To understand the impact that volatile commodity markets have on the “little guy,” just look at the Ivory Coast. The West African country is the world’s largest producer of cacao — the fruit that chocolate is made from. To help farmers stabilize income, the government sets a minimum price for purchasers: last year it was $1.88 a kilogram of cacao beans. But the markets had a different idea.

Higher-than-expected yields drove down futures prices for cleaned, roasted cacao beans on the London and New York markets. In turn, the Ivory Coast’s government slashed the guaranteed price to farmers by 36% — a decision that affects cacao farmers worldwide because the price is set every year in West Africa where 60% of the world’s cocoa is produced.

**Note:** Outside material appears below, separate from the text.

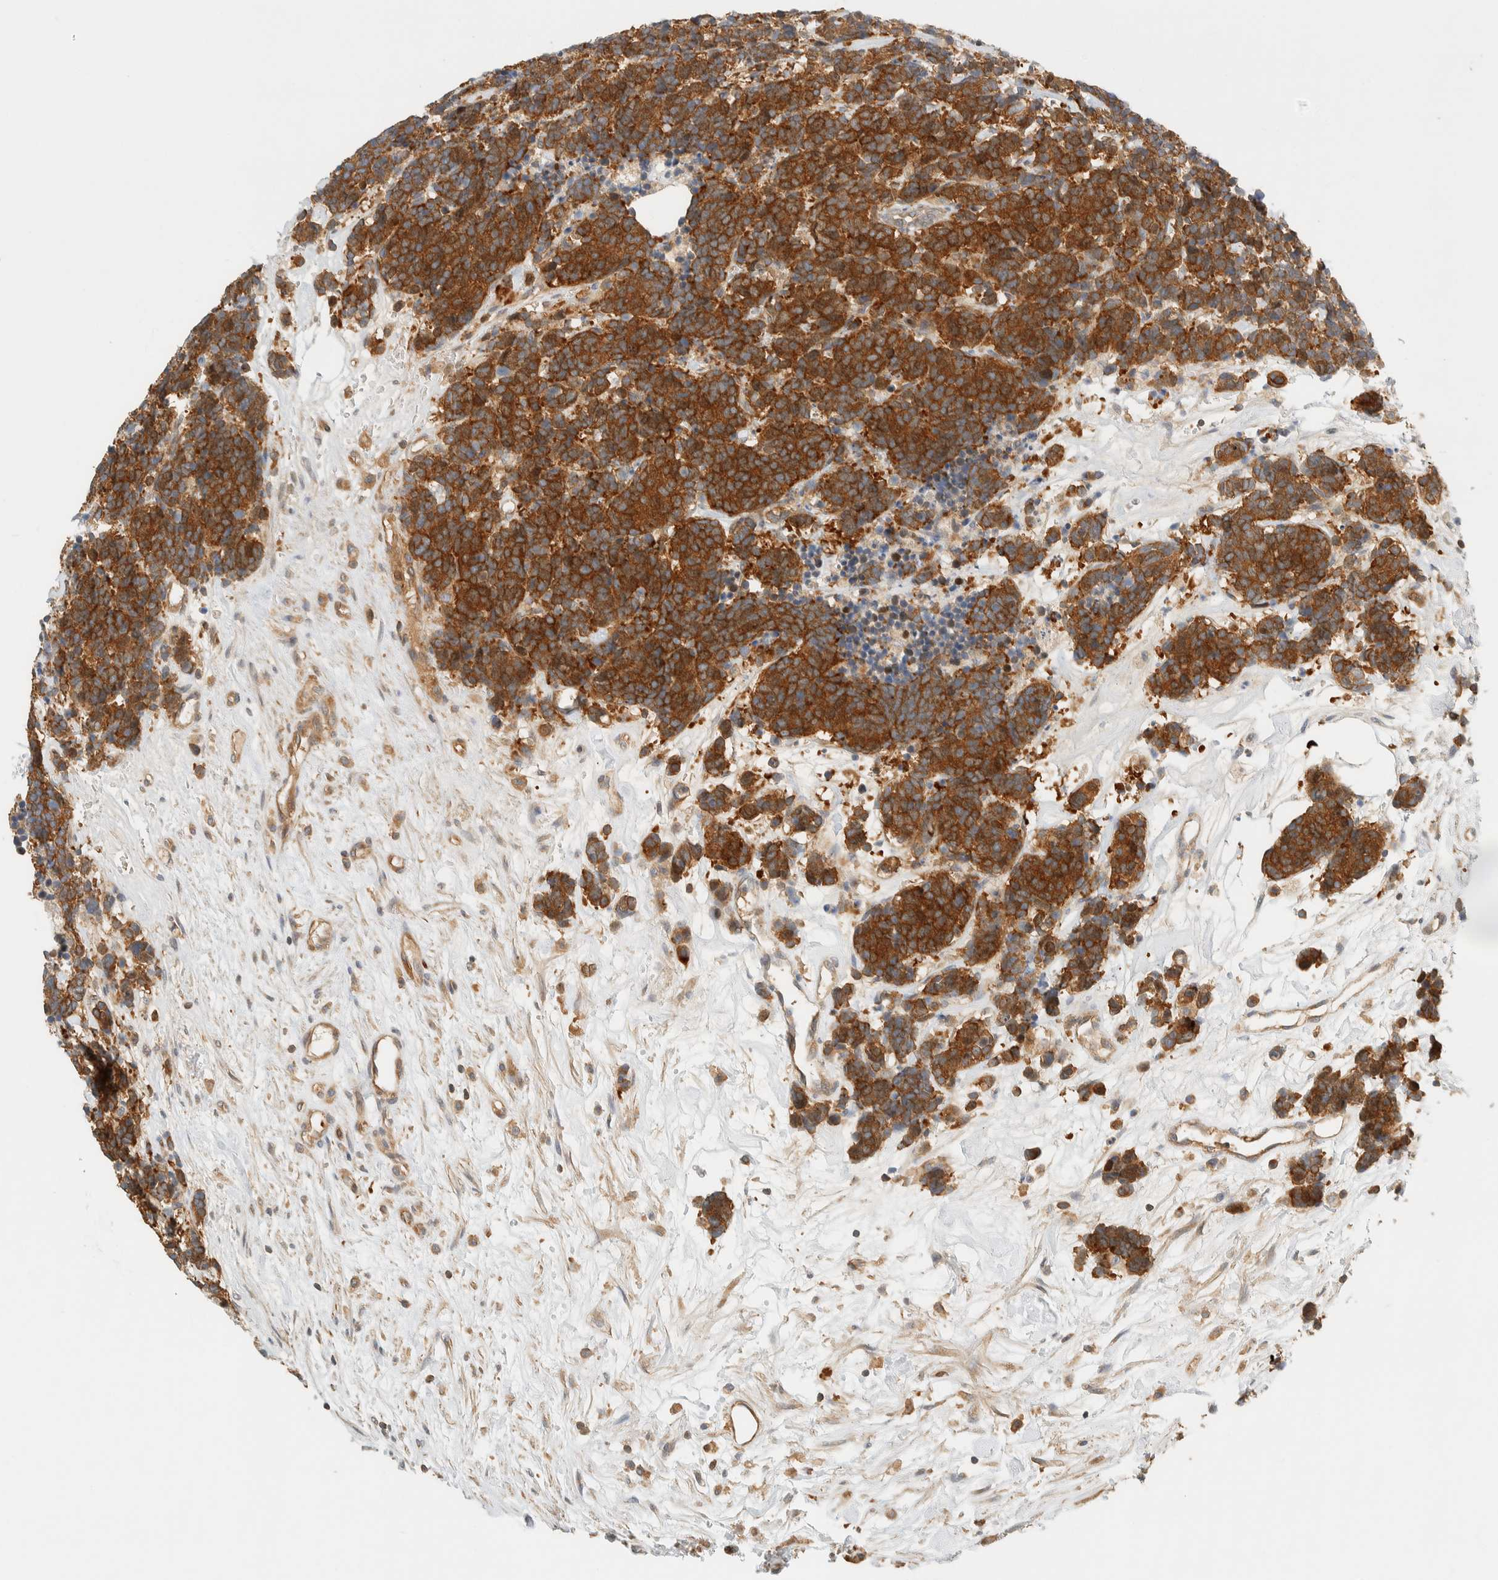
{"staining": {"intensity": "strong", "quantity": ">75%", "location": "cytoplasmic/membranous"}, "tissue": "carcinoid", "cell_type": "Tumor cells", "image_type": "cancer", "snomed": [{"axis": "morphology", "description": "Carcinoma, NOS"}, {"axis": "morphology", "description": "Carcinoid, malignant, NOS"}, {"axis": "topography", "description": "Urinary bladder"}], "caption": "Brown immunohistochemical staining in carcinoid demonstrates strong cytoplasmic/membranous staining in about >75% of tumor cells.", "gene": "ARFGEF1", "patient": {"sex": "male", "age": 57}}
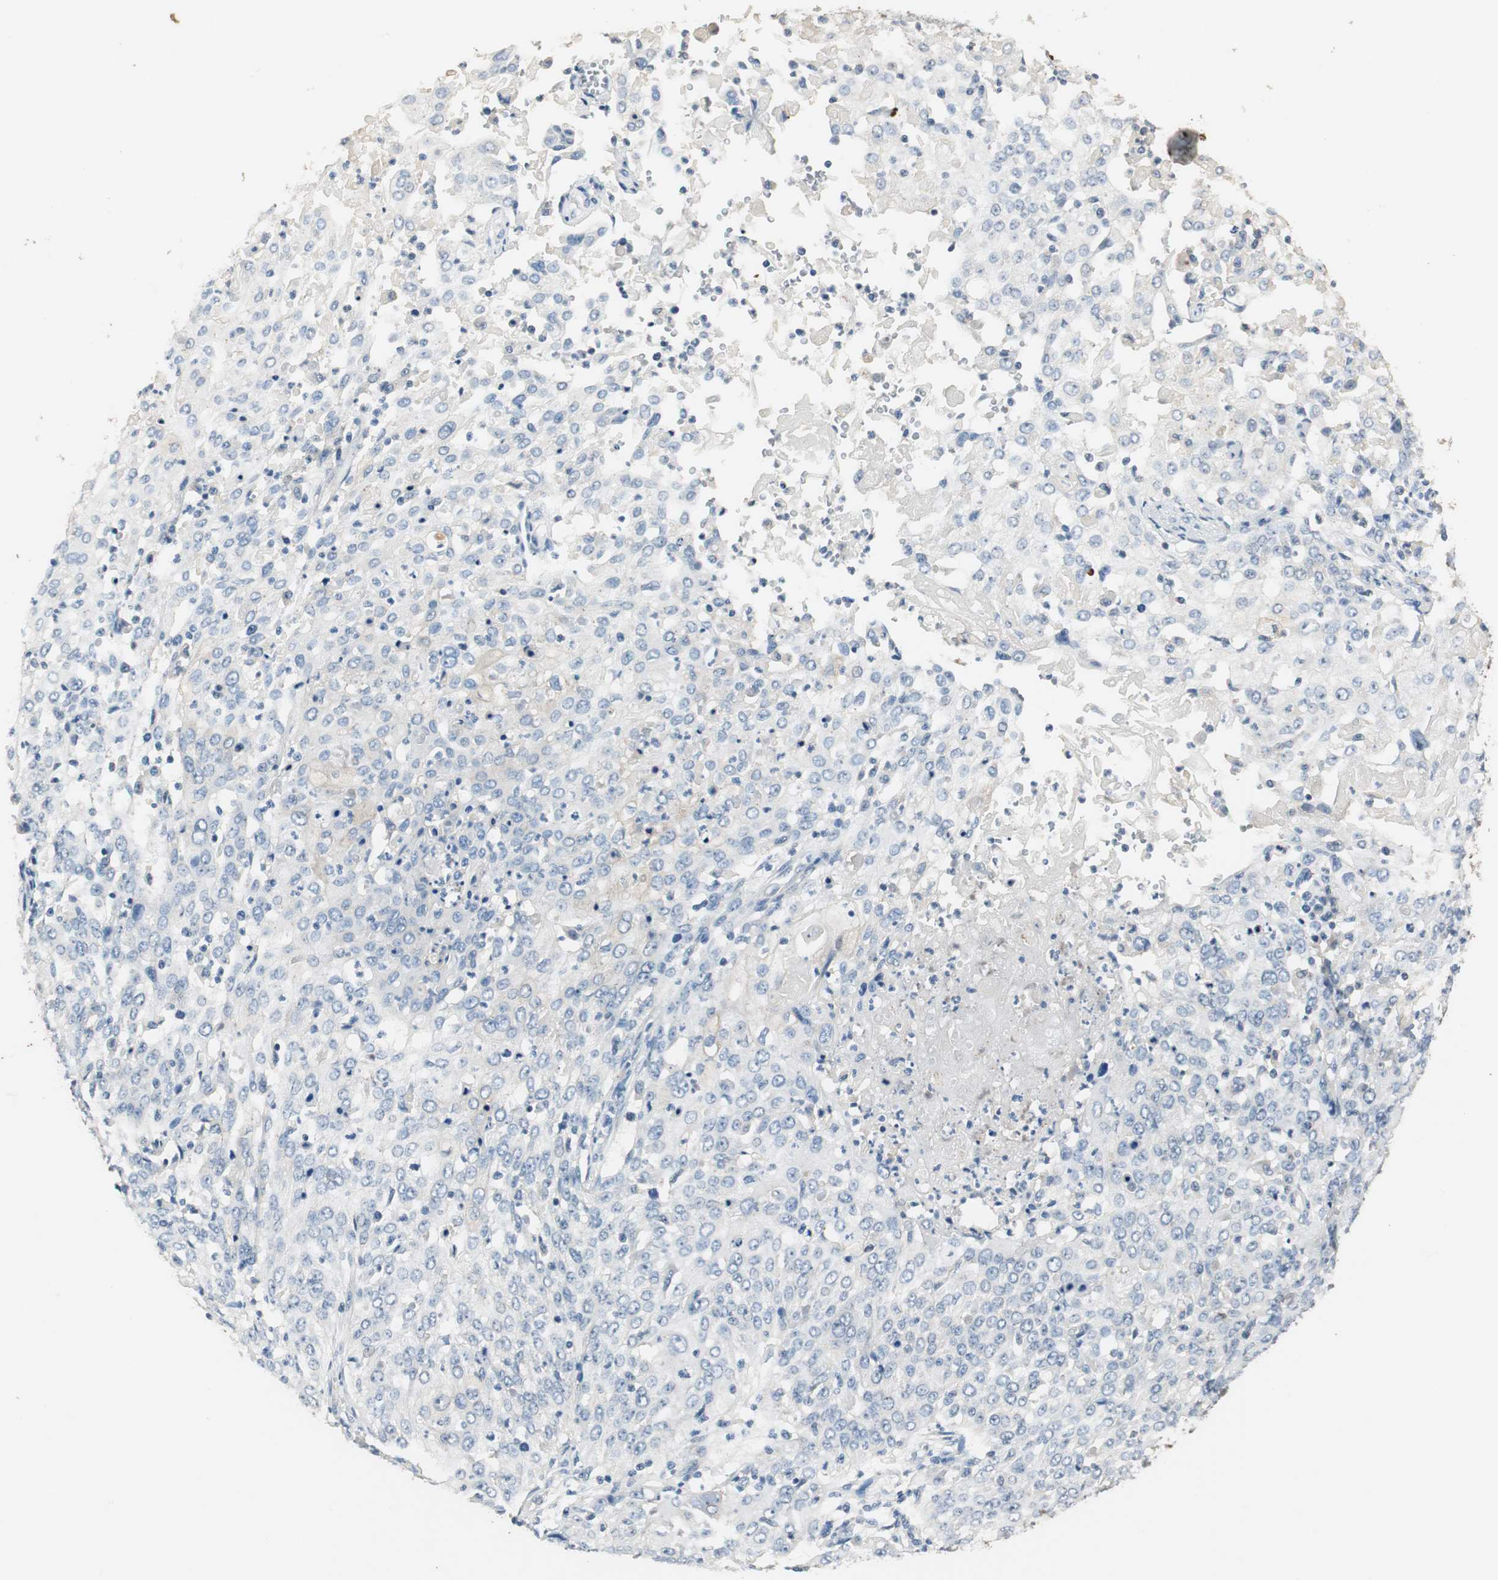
{"staining": {"intensity": "negative", "quantity": "none", "location": "none"}, "tissue": "cervical cancer", "cell_type": "Tumor cells", "image_type": "cancer", "snomed": [{"axis": "morphology", "description": "Squamous cell carcinoma, NOS"}, {"axis": "topography", "description": "Cervix"}], "caption": "IHC of cervical squamous cell carcinoma displays no expression in tumor cells.", "gene": "PTPRN2", "patient": {"sex": "female", "age": 39}}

Here’s where Uncommon Cacao comes in. The Berkeley, Calif., social enterprise provides logistics and financial services to smallholder cacao farmers, connecting them with premium chocolate makers. It started in Belize in 2010 with a vision of making cacao trading more equitable for local farmers and has grown to a network of 2,600 farmers in five Latin American and Caribbean countries. Now it is looking to effect a systems change across the entire cocoa market through something the market currently lacks: farmer pricing transparency.

In its latest transparency report, Uncommon Cacao details the prices received by farmers in its network, where producers earned $1.30 a kilogram above the 2016 West Africa FarmGate price and 30 cents a kilogram above the average commodity price.

The report exposes several other issues in the cocoa value chain that affect farmers. One is the importance of cacao processing to farmer income. In Haiti, for instance, Uncommon Cacao partners with PISA, a cacao processor and farmer network that works with half of all farmers (and 70% of women farmers) in Uncommon Cacao’s network. Last year, the farmers received slightly below the West African FarmGate price for their crops — a legacy of Haiti’s notoriously opaque cacao market, where large export companies historically have bought “dried, unfermented, low quality cacao from smallholder farmers at prices below the commodity mark,” the report says.

Since PISA opened its own central processing plant, producers have seen earnings almost quadruple. What’s more, the report notes, they are “incentivized to protect their trees from the environmentally degrading charcoal market.” (An article by agricultural data company Gro Intelligence says that farming accounts for only 6.6% of the cocoa value chain; processing accounts for an additional 7.6% of the value.)

The report raises another issue that affects farmer income: the unreliability of product certification. Because existing certifications don’t verify quality or flavor of the beans, the report says, it leaves farmers at the mercy of commodity pricing because all cocoa beans are treated the same.

Finally, Uncommon Cacao highlights imbalances that disproportionately hurt farmers and create disincentives among manufacturers and retailers to push for change. “Our entire supply chain is only 10% or less of the price of a chocolate bar,” the report states. (Gro Intelligence’s data reveals that almost 80% of cocoa’s market value is in manufacturing and retail.) “We need consumers to pay more and retailers to get on board with margin transparency.”